# [QUOTED PASSAGE]
[Start of Attachment]
Reputation: 17
I have apache nutch 1.7 and Elasticsearch 1.4.4 on aws ec2 ubuntu instance. I crawled data using Nutch but how we can index data using elasticsearch? No official documentation is available related to it.
Upvotes: 0
Views: 1686
Reputation: 270
In your nutch-site.xml add the following properties:
<property>
<name>plugin.includes</name>
<value>protocol-http|urlfilter-regex|parse-(html|tika)|index-(basic|anchor)|indexer-elastic|scoring-opic|urlnormalizer-(pass|regex|basic)</value>
</property>
The above would would make elasticsearch as the indexer. Following is specifying the host of elasticsearch
<property>
<name>elastic.host</name>
<value>localhost</value>
</property>
The other optional properties you can set are elastic.port, elastic.cluster, etc.
Now you specified that you have already crawled the data and now want to index it, so you can use the
./bin/nutch index <crawldb> -dir <segment_dir>
This would index all the crawled data residing in the segments. The you can check your elasticsearch index for the documents.
Upvotes: 1
Reputation: 782
Enable elasticsearch indexer in the configuration. add the elastic-indexer to the plugin linclude property list. see below:
<property>
<name>plugin.includes</name>
<value>protocol-http|urlfilter-regex|parse-(html|tika)|index-(basic|anchor)|indexer-elastic|scoring-opic|urlnormalizer-(pass|regex|basic)</value>
</property>
Upvotes: 1
[End of Attachment]
# [DATA SECTION]
[Start of Attachment]
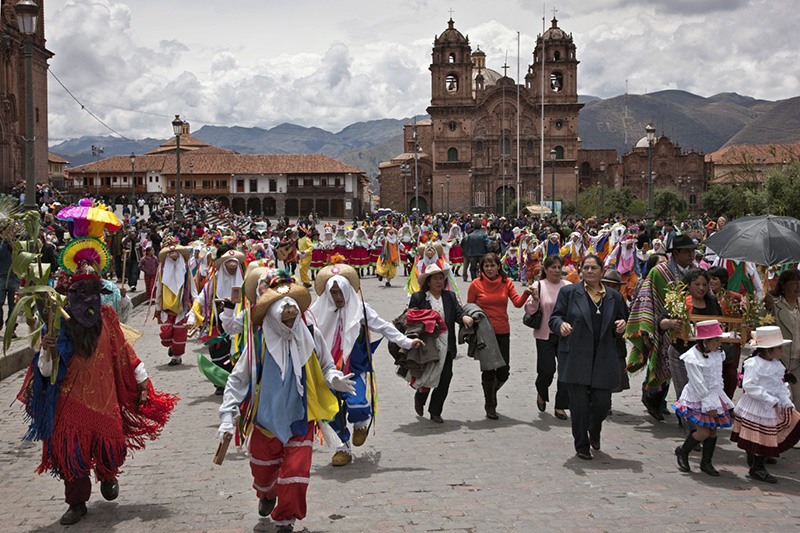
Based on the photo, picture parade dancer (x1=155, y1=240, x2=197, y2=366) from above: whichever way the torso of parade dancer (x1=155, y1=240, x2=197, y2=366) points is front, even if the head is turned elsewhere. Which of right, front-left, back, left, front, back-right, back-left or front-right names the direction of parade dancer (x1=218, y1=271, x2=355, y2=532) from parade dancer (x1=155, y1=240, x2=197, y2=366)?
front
[End of Attachment]
[Start of Attachment]
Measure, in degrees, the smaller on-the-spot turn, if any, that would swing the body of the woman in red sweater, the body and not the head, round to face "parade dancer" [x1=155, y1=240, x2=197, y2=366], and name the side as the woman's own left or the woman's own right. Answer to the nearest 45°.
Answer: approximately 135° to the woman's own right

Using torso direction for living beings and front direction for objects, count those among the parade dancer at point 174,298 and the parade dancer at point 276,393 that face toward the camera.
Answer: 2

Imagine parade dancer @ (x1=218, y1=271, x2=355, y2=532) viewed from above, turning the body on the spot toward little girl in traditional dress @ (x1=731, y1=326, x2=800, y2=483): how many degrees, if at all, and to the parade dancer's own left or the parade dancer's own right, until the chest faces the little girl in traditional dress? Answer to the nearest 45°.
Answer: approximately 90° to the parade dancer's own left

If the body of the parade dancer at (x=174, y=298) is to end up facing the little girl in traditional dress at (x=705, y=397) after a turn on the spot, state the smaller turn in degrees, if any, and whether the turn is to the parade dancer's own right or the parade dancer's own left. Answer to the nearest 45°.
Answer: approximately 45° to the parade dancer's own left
[End of Attachment]
[Start of Attachment]
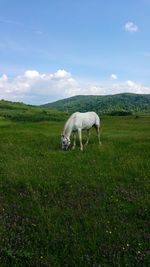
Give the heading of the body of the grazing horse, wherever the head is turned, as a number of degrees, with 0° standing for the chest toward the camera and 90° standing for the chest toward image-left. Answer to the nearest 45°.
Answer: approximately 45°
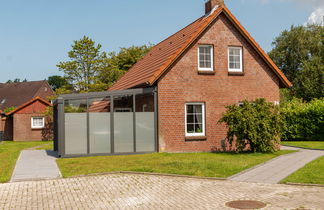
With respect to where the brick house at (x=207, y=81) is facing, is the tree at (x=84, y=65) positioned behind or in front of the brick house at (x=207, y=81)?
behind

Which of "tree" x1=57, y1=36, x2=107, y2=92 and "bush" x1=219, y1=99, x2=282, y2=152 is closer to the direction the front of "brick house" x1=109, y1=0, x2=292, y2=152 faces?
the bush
[End of Attachment]
# [TASK 1]
From the thread on indexing Nutch data in Elasticsearch, return everything from "Now you specified" down to "for the documents.".
# [TASK 2]
Sum up the thread on indexing Nutch data in Elasticsearch in two sentences.

# [RESPONSE AREA 1]
Now you specified that you have already crawled the data and now want to index it, so you can use the
./bin/nutch index <crawldb> -dir <segment_dir>
This would index all the crawled data residing in the segments. The you can check your elasticsearch index for the documents.

# [RESPONSE AREA 2]
A user running Apache Nutch 1.7 and Elasticsearch 1.4.4 on an AWS EC2 Ubuntu instance has crawled data with Nutch and asks how to index it with Elasticsearch, since no official documentation covers this. The replies say to add indexer-elastic to the plugin.includes property in nutch-site.xml, set elastic.host (with optional settings such as elastic.port and elastic.cluster), and then run ./bin/nutch index with the crawldb and segment directory to index the crawled data.